BRAIDED TEA LOAF 
1 cake compressed yeast (1 pkg. dry yeast may be used)
1/4 c. warm water (not hot)
1/2 c. milk
1/4 c. sugar
1 tsp. salt
2 tbsp. melted shortening
2 3/4 c. sifted flour
1 egg

Dissolve yeast in warm water. Scald milk. Pour into large mixing bowl. Add sugar, salt and shortening. Cool until just warm.

Stir in 1 cup flour. Mix in dissolved yeast. Add egg and beat hard (egg may be beaten separately and then added to batter).

Stir in 1 1/2 cups flour. Sprinkle 2 tbsp. of the remaining flour on bread board. Turn dough out on flour and knead, adding more flour as needed to make a soft dough. Knead until dough is soft and satiny, about 5 minutes. Shape into ball.
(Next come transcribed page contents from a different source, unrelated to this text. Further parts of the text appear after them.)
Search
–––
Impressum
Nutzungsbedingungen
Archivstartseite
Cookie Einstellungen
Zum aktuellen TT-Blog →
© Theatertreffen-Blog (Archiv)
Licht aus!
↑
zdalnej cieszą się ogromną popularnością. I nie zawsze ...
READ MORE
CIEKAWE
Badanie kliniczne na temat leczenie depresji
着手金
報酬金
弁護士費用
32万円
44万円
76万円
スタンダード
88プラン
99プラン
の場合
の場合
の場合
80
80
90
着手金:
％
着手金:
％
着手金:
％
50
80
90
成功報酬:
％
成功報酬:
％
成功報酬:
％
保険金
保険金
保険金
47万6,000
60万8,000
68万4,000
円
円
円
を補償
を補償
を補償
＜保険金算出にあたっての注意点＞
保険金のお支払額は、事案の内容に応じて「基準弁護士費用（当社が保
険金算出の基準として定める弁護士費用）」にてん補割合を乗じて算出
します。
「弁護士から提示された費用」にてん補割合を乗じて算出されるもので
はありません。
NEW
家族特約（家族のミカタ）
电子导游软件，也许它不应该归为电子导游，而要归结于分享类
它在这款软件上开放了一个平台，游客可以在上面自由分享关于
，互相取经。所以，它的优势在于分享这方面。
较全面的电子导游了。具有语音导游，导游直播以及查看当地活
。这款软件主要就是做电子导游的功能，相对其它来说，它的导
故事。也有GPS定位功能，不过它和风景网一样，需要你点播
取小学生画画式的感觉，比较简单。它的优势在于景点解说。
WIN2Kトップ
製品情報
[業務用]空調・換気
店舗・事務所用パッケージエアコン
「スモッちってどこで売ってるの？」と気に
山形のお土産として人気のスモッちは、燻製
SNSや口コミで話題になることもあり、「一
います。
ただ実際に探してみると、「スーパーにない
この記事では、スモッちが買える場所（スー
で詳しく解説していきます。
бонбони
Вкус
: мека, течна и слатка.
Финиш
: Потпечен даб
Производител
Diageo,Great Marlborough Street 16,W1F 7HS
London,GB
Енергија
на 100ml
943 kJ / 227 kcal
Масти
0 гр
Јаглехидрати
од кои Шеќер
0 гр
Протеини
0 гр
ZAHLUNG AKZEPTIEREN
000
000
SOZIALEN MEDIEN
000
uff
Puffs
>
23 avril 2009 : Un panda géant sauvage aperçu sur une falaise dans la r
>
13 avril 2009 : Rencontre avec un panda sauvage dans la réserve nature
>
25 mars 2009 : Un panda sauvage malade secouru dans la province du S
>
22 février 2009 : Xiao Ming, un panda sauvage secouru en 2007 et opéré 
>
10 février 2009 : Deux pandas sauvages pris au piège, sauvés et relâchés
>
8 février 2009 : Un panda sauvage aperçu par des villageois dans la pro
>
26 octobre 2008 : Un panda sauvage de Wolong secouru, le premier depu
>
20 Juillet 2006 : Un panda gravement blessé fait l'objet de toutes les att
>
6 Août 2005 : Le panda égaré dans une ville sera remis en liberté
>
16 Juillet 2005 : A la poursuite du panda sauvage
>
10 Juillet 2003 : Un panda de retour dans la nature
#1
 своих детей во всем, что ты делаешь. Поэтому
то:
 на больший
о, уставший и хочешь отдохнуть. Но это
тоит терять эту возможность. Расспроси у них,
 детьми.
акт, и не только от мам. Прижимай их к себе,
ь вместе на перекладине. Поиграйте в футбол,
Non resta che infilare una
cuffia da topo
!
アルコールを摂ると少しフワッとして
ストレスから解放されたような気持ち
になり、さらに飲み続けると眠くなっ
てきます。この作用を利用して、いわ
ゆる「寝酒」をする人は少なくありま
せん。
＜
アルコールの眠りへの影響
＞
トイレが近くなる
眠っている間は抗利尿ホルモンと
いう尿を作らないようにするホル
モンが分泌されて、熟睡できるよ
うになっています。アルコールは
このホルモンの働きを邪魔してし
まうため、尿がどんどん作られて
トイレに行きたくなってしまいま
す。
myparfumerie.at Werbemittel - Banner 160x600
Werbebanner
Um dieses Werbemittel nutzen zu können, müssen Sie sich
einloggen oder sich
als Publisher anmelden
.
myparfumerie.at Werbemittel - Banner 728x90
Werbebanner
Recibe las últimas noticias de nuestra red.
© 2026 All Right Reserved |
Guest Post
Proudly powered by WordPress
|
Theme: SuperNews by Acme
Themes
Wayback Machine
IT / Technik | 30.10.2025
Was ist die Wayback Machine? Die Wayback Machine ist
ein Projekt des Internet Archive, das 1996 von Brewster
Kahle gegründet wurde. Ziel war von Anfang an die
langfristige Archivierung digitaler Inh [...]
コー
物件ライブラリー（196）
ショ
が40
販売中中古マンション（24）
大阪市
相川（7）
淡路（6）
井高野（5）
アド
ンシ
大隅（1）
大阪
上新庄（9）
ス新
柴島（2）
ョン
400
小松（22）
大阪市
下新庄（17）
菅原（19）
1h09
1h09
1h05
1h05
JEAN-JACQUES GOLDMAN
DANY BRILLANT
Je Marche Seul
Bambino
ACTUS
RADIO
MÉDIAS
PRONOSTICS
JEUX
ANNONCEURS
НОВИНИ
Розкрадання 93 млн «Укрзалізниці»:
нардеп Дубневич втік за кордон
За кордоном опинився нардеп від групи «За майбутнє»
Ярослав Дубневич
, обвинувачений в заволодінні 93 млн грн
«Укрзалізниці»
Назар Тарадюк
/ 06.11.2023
Wash mixing bowl and grease lightly. Press top of dough ball into bowl, then turn dough over. Cover and let rise until double in bulk, about 2 hours. Punch down. Cover and let rest 5 minutes. This dough is the foundation for Braided Tea Loaf.

FILLING:

2 tbsp. butter
1/3 c. sugar
1/3 c. raisins or candied red and green cherries, chopped

ICING:

1 c. sifted confectioners' sugar
2 tsp. warm water
1/2 tsp. vanilla

Use Basic Sweet Dough. Roll to one half inch thickness in an oblong 14x9 inch pan. Put on baking sheet. Cut slashes along the long sides 1 inch apart, 3 inches deep. Fill. Lay the slashes in a braid, lightly butter the top. Let rise until double in size. Bake in 375 degree oven 30-40 minutes.

Blend together all icing ingredients and frost tea loaf while still warm. This is our families traditional Christmas morning bread.